Thalmic’s newest employees are Mike Galbraith, former SVP of Operations at BlackBerry, and David Perston, former Senior Director of New Product Introduction Outsourcing at the smartphone-maker. Galbraith becomes CFO of MYO, and Perston takes on a role as VP of Manufacturing. Given that arguably the two biggest challenges facing hardware startups are working out finances and managing the supply chain and production process, having some folks with experience in those roles is likely a good thing.
Galbraith comes direct from BlackBerry, which is just the most recent example of corporate shake-up and high-level departures at BlackBerry. BlackBerry just lost three executives last week, in fact, according to a report from the CBC confirmed by the company. As Chris reported at the time, BlackBerry seemed to be framing the departures as part of its aggressive reorganization and turnaround plan, but the recent announcement that it’s looking for suitors as well as considering going private offers good reason to believe top talent is leaving of its own volition.

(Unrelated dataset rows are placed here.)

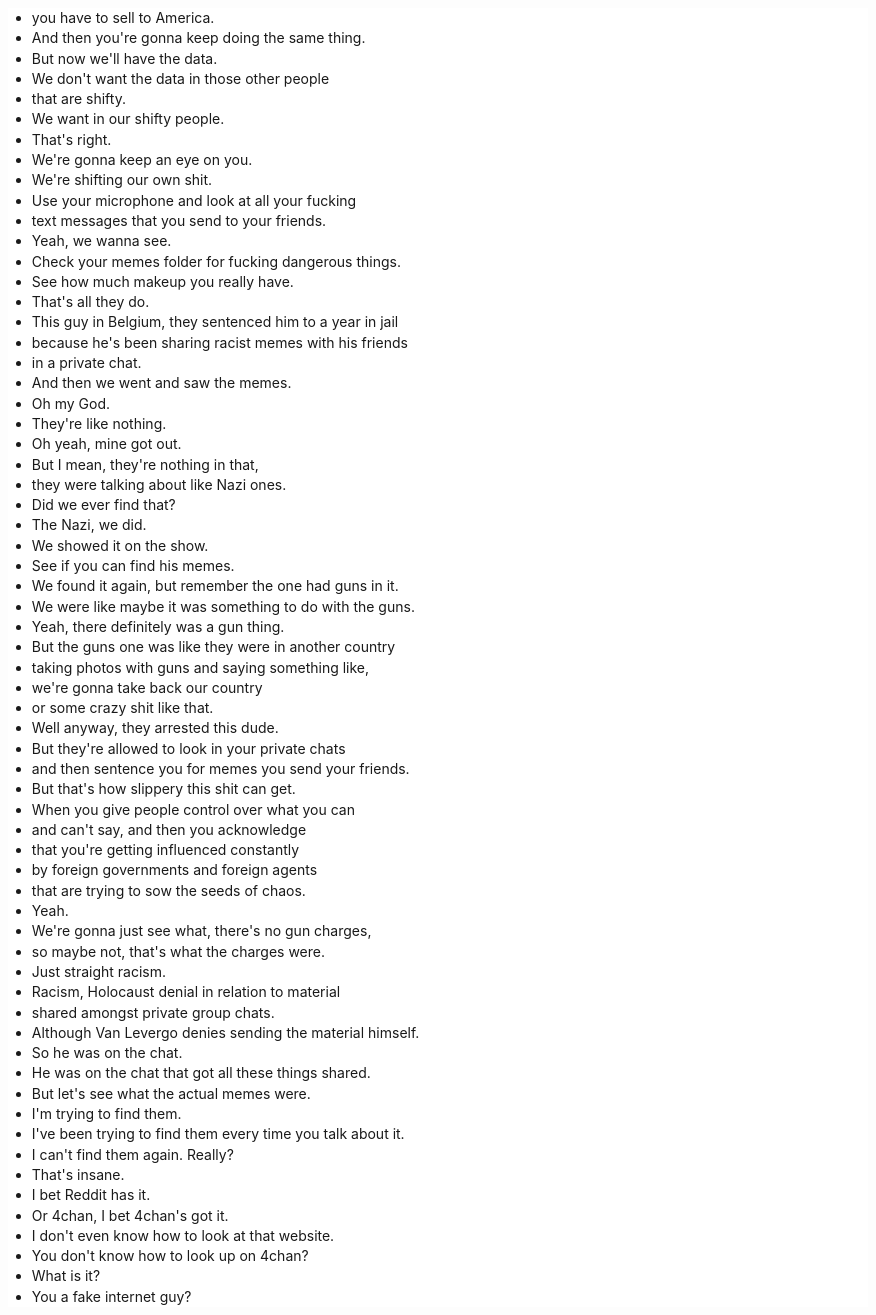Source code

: *  you have to sell to America.
*  And then you're gonna keep doing the same thing.
*  But now we'll have the data.
*  We don't want the data in those other people
*  that are shifty.
*  We want in our shifty people.
*  That's right.
*  We're gonna keep an eye on you.
*  We're shifting our own shit.
*  Use your microphone and look at all your fucking
*  text messages that you send to your friends.
*  Yeah, we wanna see.
*  Check your memes folder for fucking dangerous things.
*  See how much makeup you really have.
*  That's all they do.
*  This guy in Belgium, they sentenced him to a year in jail
*  because he's been sharing racist memes with his friends
*  in a private chat.
*  And then we went and saw the memes.
*  Oh my God.
*  They're like nothing.
*  Oh yeah, mine got out.
*  But I mean, they're nothing in that,
*  they were talking about like Nazi ones.
*  Did we ever find that?
*  The Nazi, we did.
*  We showed it on the show.
*  See if you can find his memes.
*  We found it again, but remember the one had guns in it.
*  We were like maybe it was something to do with the guns.
*  Yeah, there definitely was a gun thing.
*  But the guns one was like they were in another country
*  taking photos with guns and saying something like,
*  we're gonna take back our country
*  or some crazy shit like that.
*  Well anyway, they arrested this dude.
*  But they're allowed to look in your private chats
*  and then sentence you for memes you send your friends.
*  But that's how slippery this shit can get.
*  When you give people control over what you can
*  and can't say, and then you acknowledge
*  that you're getting influenced constantly
*  by foreign governments and foreign agents
*  that are trying to sow the seeds of chaos.
*  Yeah.
*  We're gonna just see what, there's no gun charges,
*  so maybe not, that's what the charges were.
*  Just straight racism.
*  Racism, Holocaust denial in relation to material
*  shared amongst private group chats.
*  Although Van Levergo denies sending the material himself.
*  So he was on the chat.
*  He was on the chat that got all these things shared.
*  But let's see what the actual memes were.
*  I'm trying to find them.
*  I've been trying to find them every time you talk about it.
*  I can't find them again. Really?
*  That's insane.
*  I bet Reddit has it.
*  Or 4chan, I bet 4chan's got it.
*  I don't even know how to look at that website.
*  You don't know how to look up on 4chan?
*  What is it?
*  You a fake internet guy?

“What really attracted me to Thalmic Labs was the innovative solution that Stephen, Aaron and Matthew are creating that has the potential to take human computer interaction to a whole new level,” Galbraith offered when asked why he chose Thalmic for his next destination. “I firmly believe there are boundless opportunities with MYO’s unique position within the dynamic wearable computing space. I was also impressed with Stephen, Aaron and Matthew’s vision for MYO and beyond, in developing integrated solutions to enhance how we engage with things in our world.”
Perston, who left BlackBerry back in 2011 after nearly 15 years at the company, said that his “first love is startups” and cited the team and the product itself as his main motivation for joining. In both cases, it seems clear that Thalmic has gained from BlackBerry’s misfortunes of late.
The new hires and rapid growth of the Thalmic team, which is on track to surpass 50 employees by the end of the year, reflects the unintended bounty that could befall the Kitchener-Waterloo region as BlackBerry continues to struggle. It’s likely there will be a lot of talent injected into the market for the growing startup scene in the area to take advantage of, and that’s something investors are taking note of.